- [TASKS TO PERFORM]
1: For each statement below, say yes or no according to the news release on BC's budget update, and quote the words of the release that decide it.
(a) The Budget Update adds a $200 monthly earnings exemption for Persons With Disabilities benefits.
(b) The $100 monthly increase in PWD rates takes effect in October.
(c) The Ministry of Social Development and Poverty Reduction will receive an additional $16 million for 2017/18.
2: Rewrite the paragraph of the news release on BC's budget update that begins "The Budget Update also confirms" as a short list, keeping its main facts.
3: Print the stretch of the news release on BC's budget update from "NEWS RELEASE" through "recipients in Canada.", copying it exactly.

- [READING TEXT]
=== Begin Enclosure ===

Long Overdue Investments in People, Affordability Welcomed

NEWS RELEASE
From Inclusion BC & Disability Alliance BC
Victoria, BC – September 11, 2017: BC’s Budget Update and Throne Speech include initiatives that will make a real difference for people with intellectual disabilities, children with special needs and their families, along with an important message of hope that all British Columbians are valued.
Inclusion BC and Disability Alliance BC welcome several key announcements as a positive start.
These include an additional $200/month earnings exemption for Persons With Disabilities (PWD) monthly benefits. This raises the total annual earnings exemption for 2017 to $12,000 for a single person before any reduction in their monthly PWD benefits. BC now has the highest annualized earnings exemption for disability benefit recipients in Canada.
The Budget Update also confirms new dollars for a $100/month increase in PWD rates, which was announced shortly after the new government took office. The increase takes effect in September, bringing the monthly benefit to $1,133 for a single person. The Ministry of Social Development and Poverty Reduction will also receive an additional $16 million for 2017/18 to address social assistance caseload pressures for the current year, with further increases in future years.
“British Columbians with intellectual disabilities and their families have been struggling and falling further behind for many years,” said Inclusion BC Executive Director Faith Bodnar. “These initiatives, along the overall focus on putting people first, on tackling poverty and affordability and on building a better province where everyone belongs is a very welcome message for people who have been without hope for far too long.”

=== End Enclosure ===

Images with bounding boxes:
=== Begin Enclosure ===

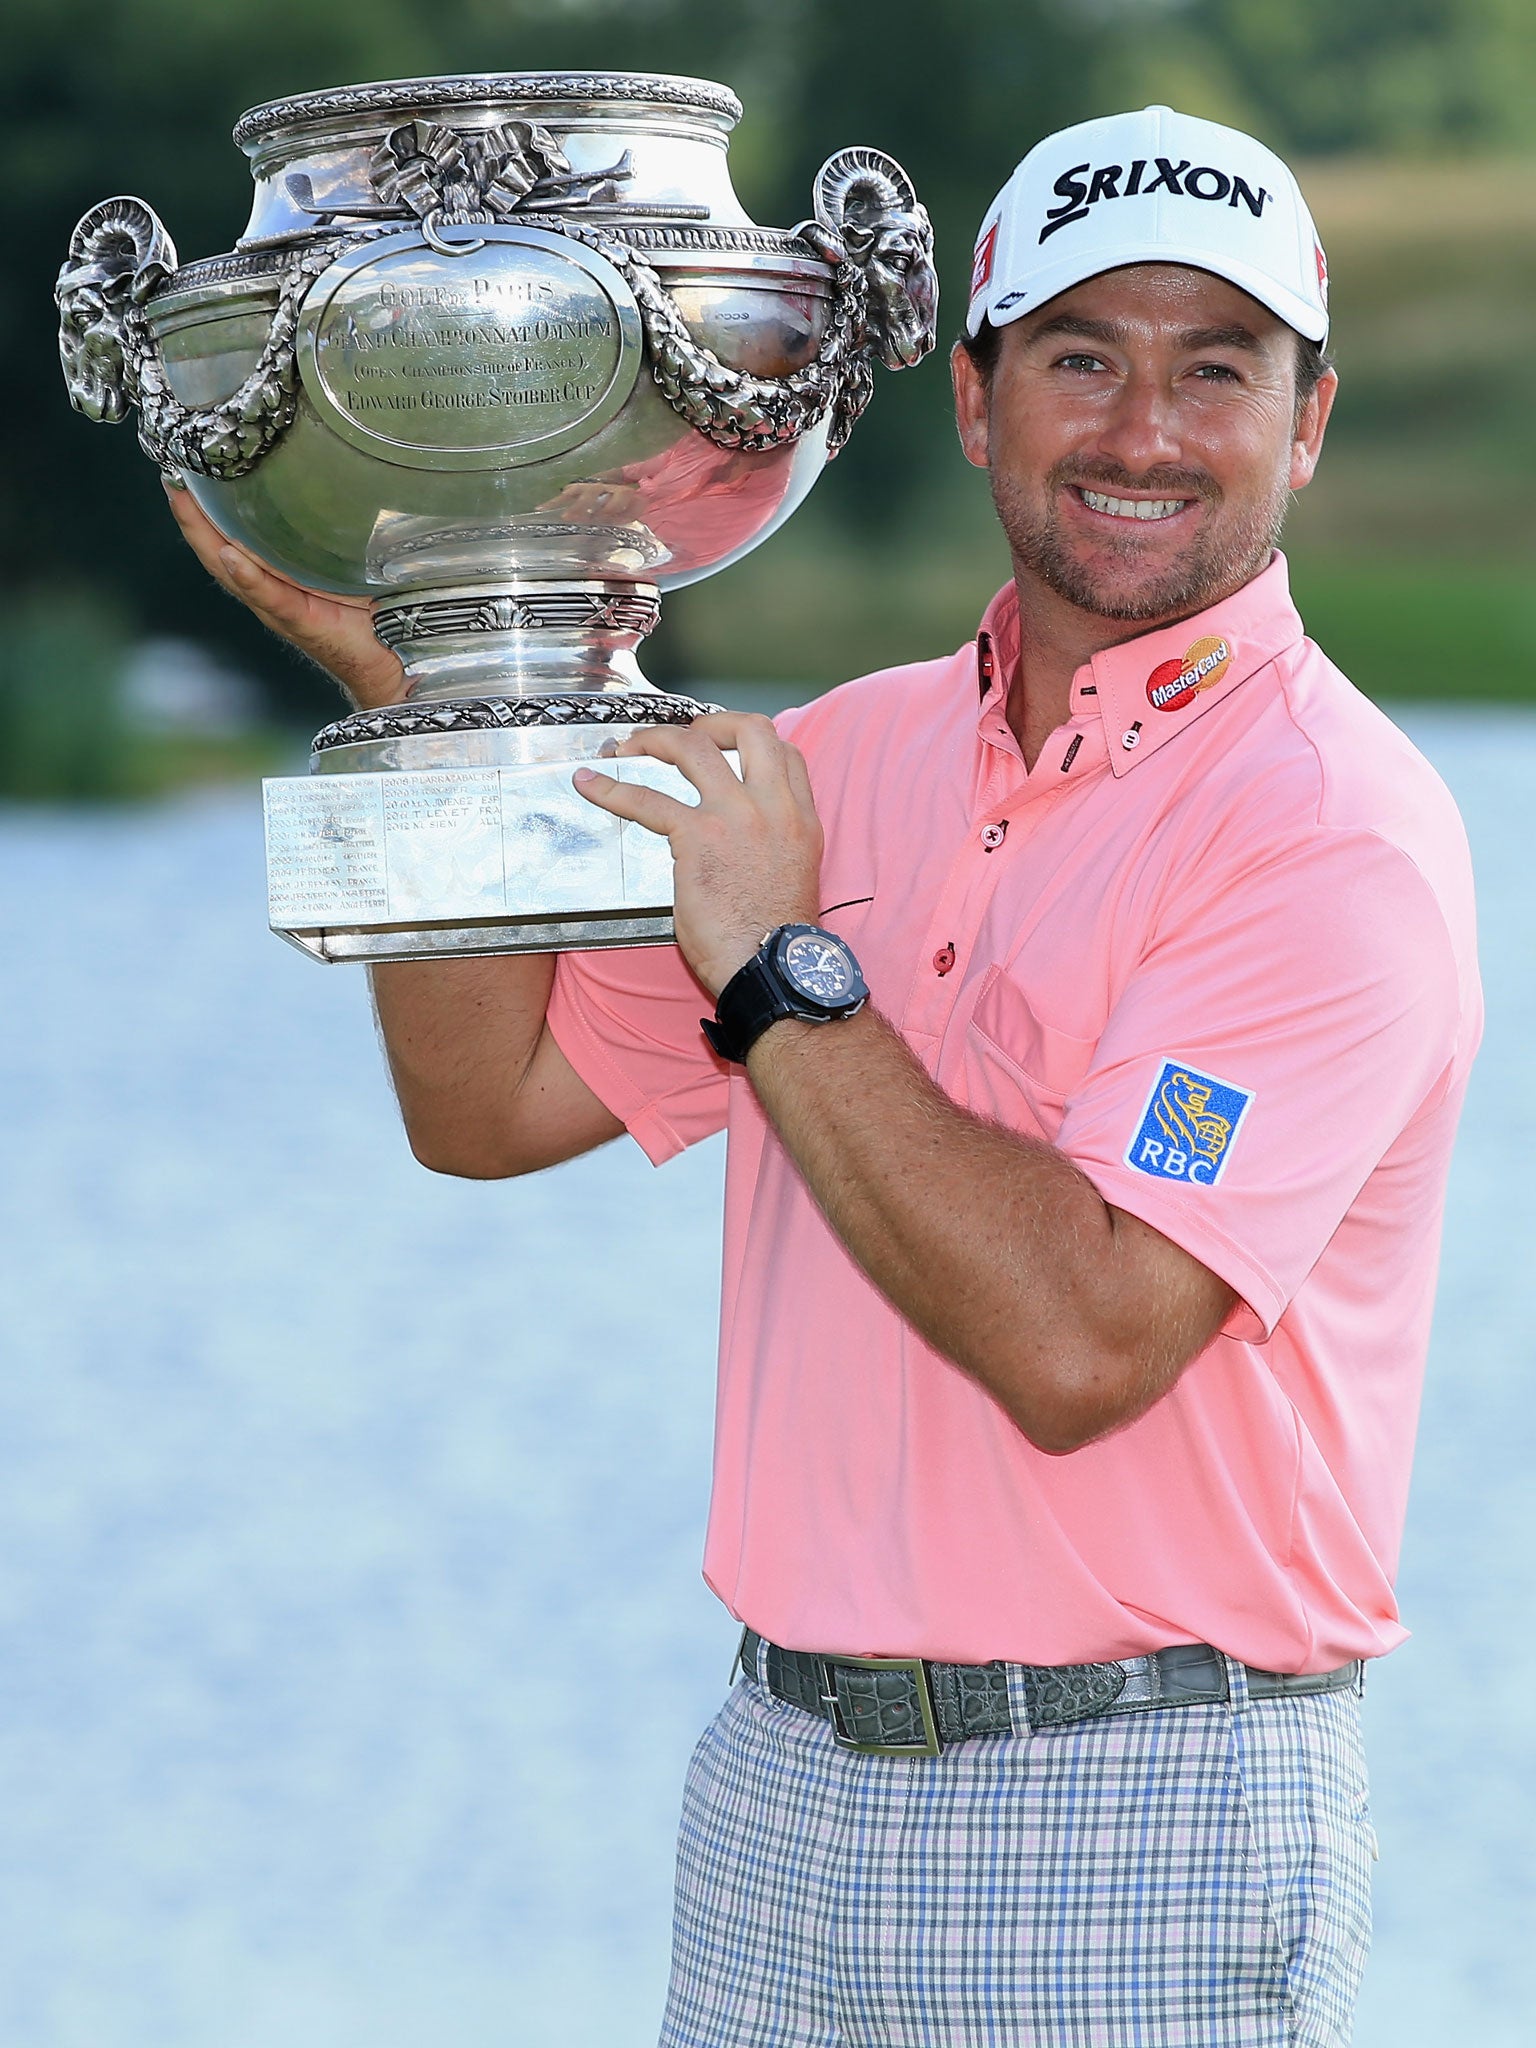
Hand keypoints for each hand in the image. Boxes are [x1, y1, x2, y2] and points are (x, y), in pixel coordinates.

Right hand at [162, 480, 405, 709]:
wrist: (394, 659)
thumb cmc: (373, 610)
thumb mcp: (348, 562)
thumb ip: (335, 532)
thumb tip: (342, 479)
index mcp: (278, 573)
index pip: (232, 536)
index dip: (206, 507)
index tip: (185, 469)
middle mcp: (271, 590)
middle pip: (217, 550)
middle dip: (191, 516)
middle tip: (172, 478)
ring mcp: (282, 607)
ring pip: (232, 570)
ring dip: (205, 537)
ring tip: (185, 504)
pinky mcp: (303, 622)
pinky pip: (272, 597)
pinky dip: (250, 578)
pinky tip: (232, 557)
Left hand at [573, 712, 823, 996]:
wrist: (772, 967)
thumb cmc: (775, 940)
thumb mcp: (790, 876)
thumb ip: (768, 846)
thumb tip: (733, 847)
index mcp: (801, 819)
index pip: (787, 754)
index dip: (753, 741)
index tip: (727, 746)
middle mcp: (773, 807)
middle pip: (749, 729)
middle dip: (712, 721)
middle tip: (683, 736)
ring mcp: (736, 816)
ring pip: (694, 746)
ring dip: (656, 738)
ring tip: (629, 747)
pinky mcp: (698, 835)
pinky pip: (646, 799)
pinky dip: (611, 788)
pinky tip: (589, 783)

=== End Enclosure ===

- [SOLUTION LIST]
1:
(a) Yes: "an additional $200/month earnings exemption for Persons With Disabilities (PWD) monthly benefits"
(b) No: "The increase takes effect in September"
(c) Yes: "will also receive an additional $16 million for 2017/18"

2:
- The Budget Update confirms new funding for a $100/month increase in PWD rates, announced shortly after the new government took office.
- The increase takes effect in September, bringing the monthly benefit to $1,133 for a single person.
- The Ministry of Social Development and Poverty Reduction gets an additional $16 million for 2017/18 to address current social assistance caseload pressures, with further increases in future years.

3:
NEWS RELEASE
From Inclusion BC & Disability Alliance BC
Victoria, BC – September 11, 2017: BC’s Budget Update and Throne Speech include initiatives that will make a real difference for people with intellectual disabilities, children with special needs and their families, along with an important message of hope that all British Columbians are valued.
Inclusion BC and Disability Alliance BC welcome several key announcements as a positive start.
These include an additional $200/month earnings exemption for Persons With Disabilities (PWD) monthly benefits. This raises the total annual earnings exemption for 2017 to $12,000 for a single person before any reduction in their monthly PWD benefits. BC now has the highest annualized earnings exemption for disability benefit recipients in Canada.